# What to work on:
In the material below, swap "roll" for "tilt" and write out again only the lines starting with the line that contains "pose: elev=273.9 azim=208.5" and going on through the line that contains "Dot at: (132, 269)", changing nothing else. Leave the pictures out.

# Data shown:
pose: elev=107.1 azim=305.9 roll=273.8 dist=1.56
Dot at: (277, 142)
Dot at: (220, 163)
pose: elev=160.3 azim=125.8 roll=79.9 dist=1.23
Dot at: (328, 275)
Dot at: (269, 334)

==

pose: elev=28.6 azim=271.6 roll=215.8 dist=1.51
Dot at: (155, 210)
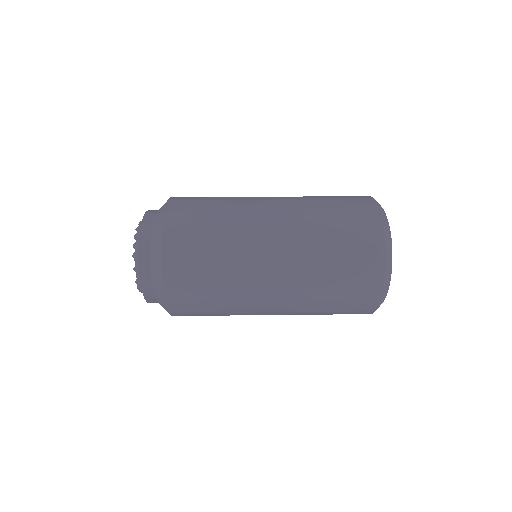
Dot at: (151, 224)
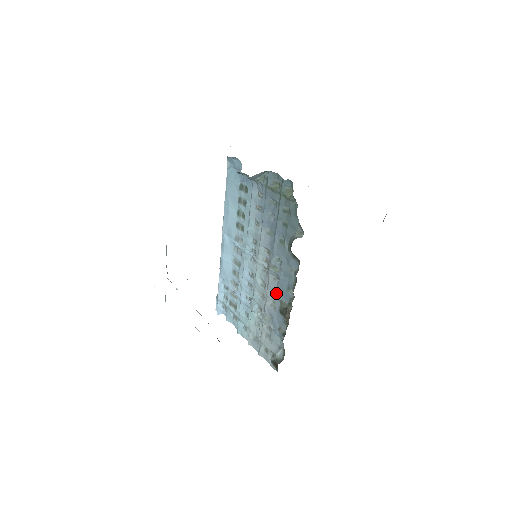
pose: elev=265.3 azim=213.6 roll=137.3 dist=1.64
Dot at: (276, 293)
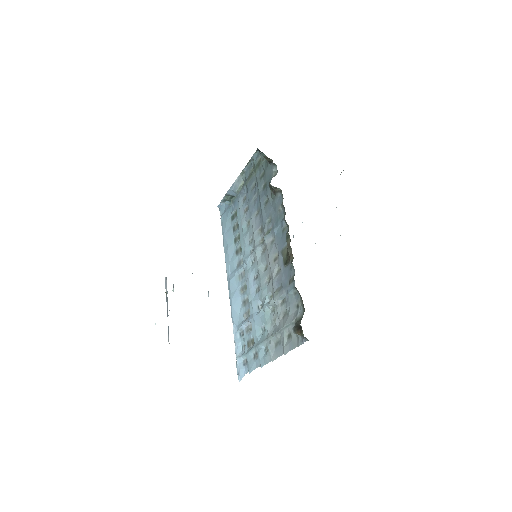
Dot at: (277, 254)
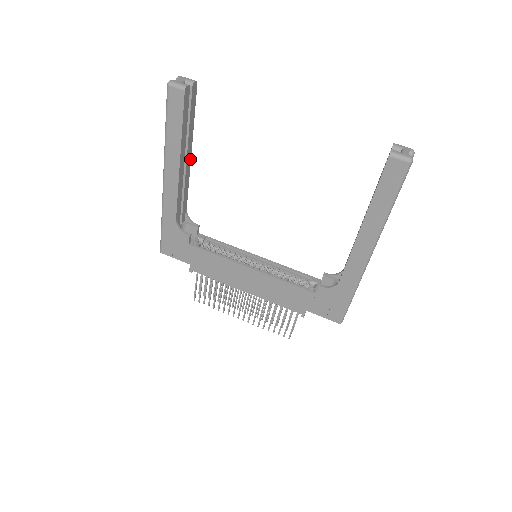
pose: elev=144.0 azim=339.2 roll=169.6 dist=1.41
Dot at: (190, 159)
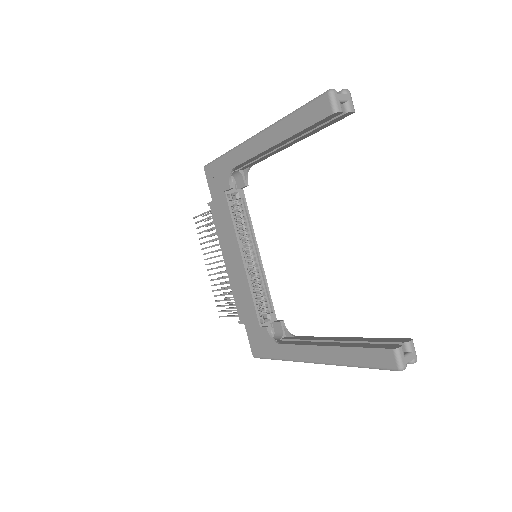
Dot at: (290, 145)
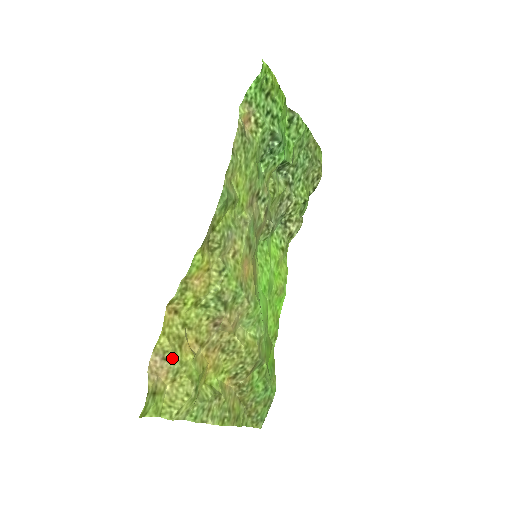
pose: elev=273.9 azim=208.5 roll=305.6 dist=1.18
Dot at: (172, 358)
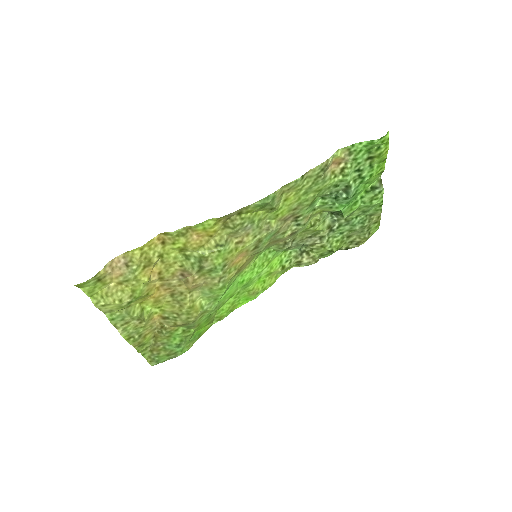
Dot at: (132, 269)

--

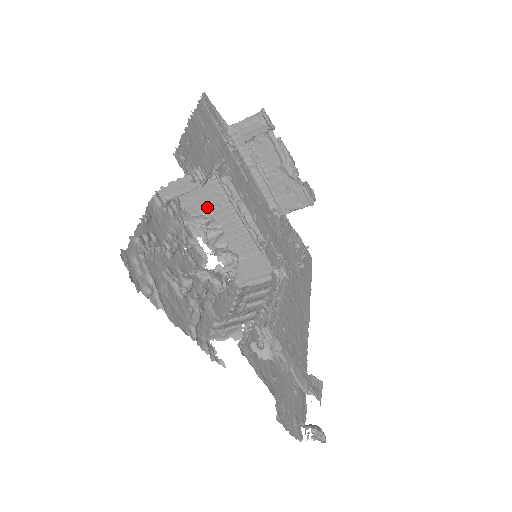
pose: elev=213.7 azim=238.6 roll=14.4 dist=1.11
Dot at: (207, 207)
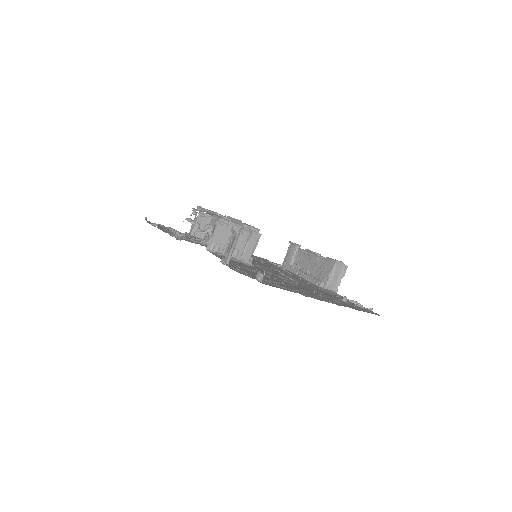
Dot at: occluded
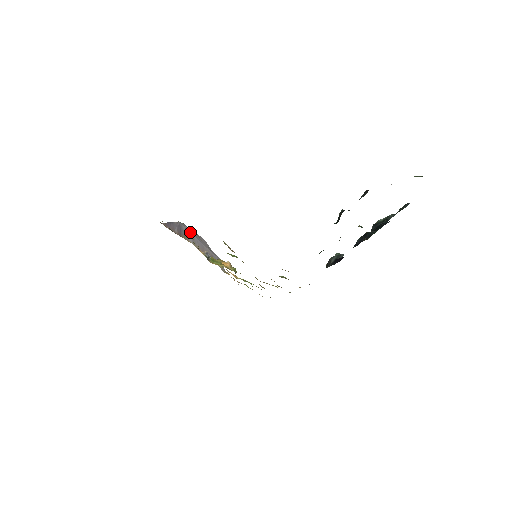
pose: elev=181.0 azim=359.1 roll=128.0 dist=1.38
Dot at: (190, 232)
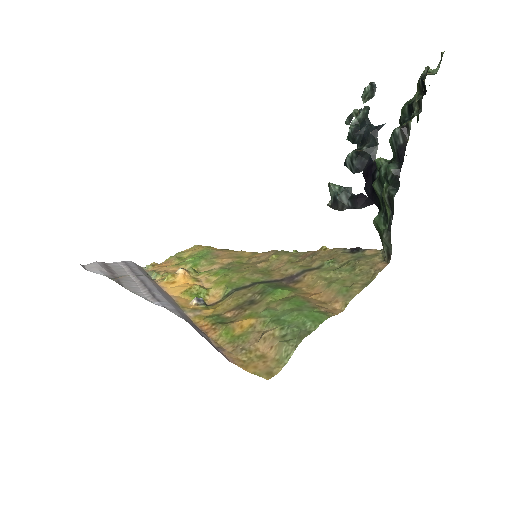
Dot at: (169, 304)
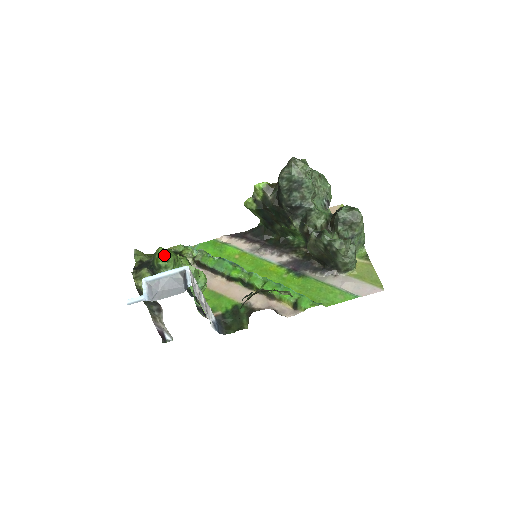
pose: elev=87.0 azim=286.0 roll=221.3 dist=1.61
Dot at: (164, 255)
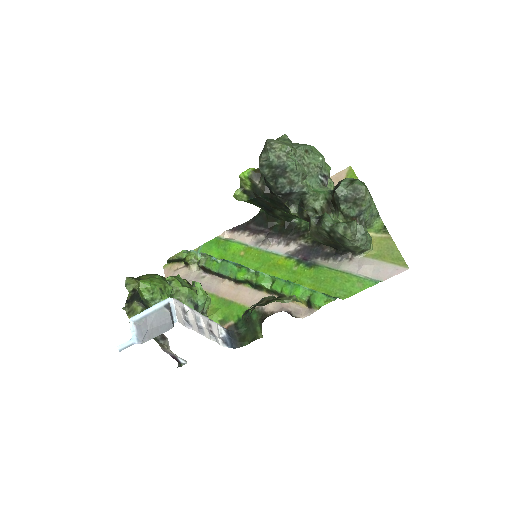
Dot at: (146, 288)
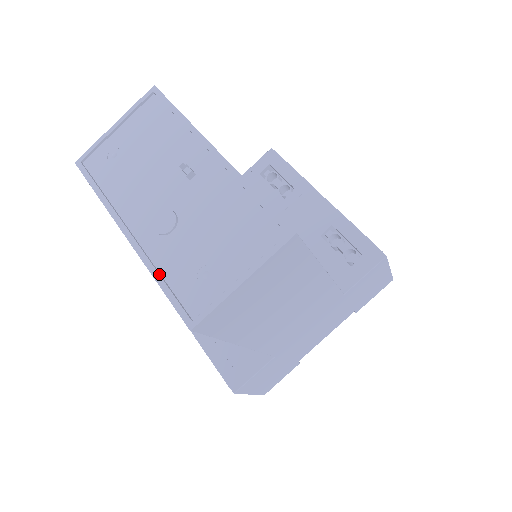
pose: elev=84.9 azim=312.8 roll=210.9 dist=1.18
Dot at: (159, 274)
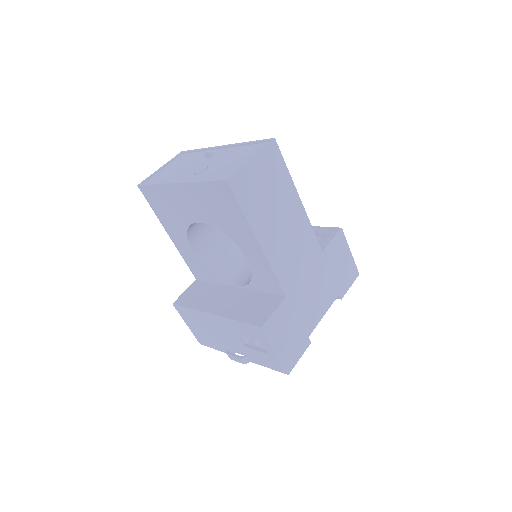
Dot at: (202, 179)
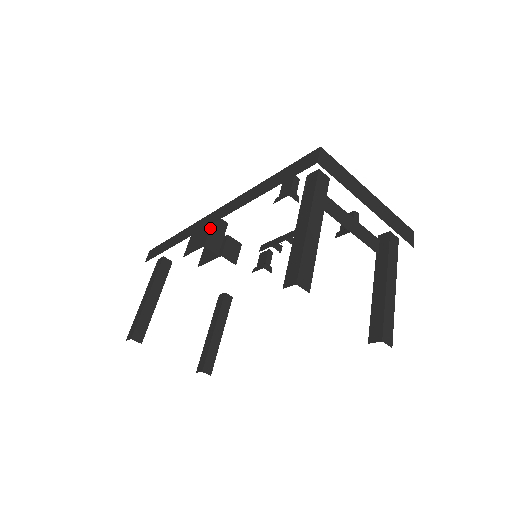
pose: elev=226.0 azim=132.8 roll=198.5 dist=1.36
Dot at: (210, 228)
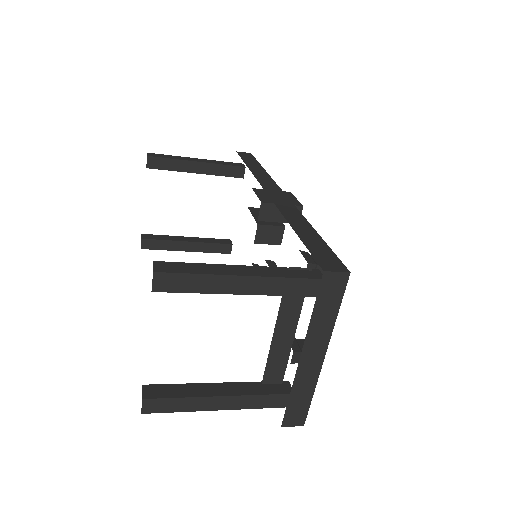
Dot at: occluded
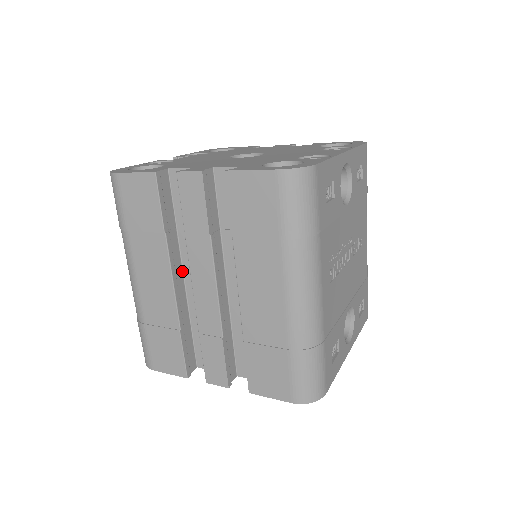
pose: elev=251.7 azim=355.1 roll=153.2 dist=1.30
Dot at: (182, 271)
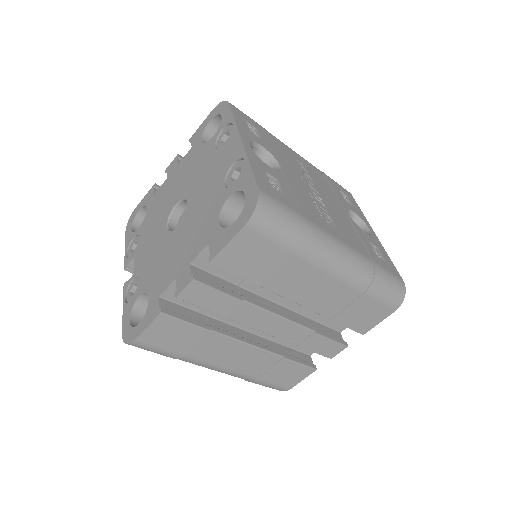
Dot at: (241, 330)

# Exercise output:
pose: elev=273.9 azim=208.5 tilt=305.6 dist=1.18
Dot at: (172, 358)
Dot at: (132, 269)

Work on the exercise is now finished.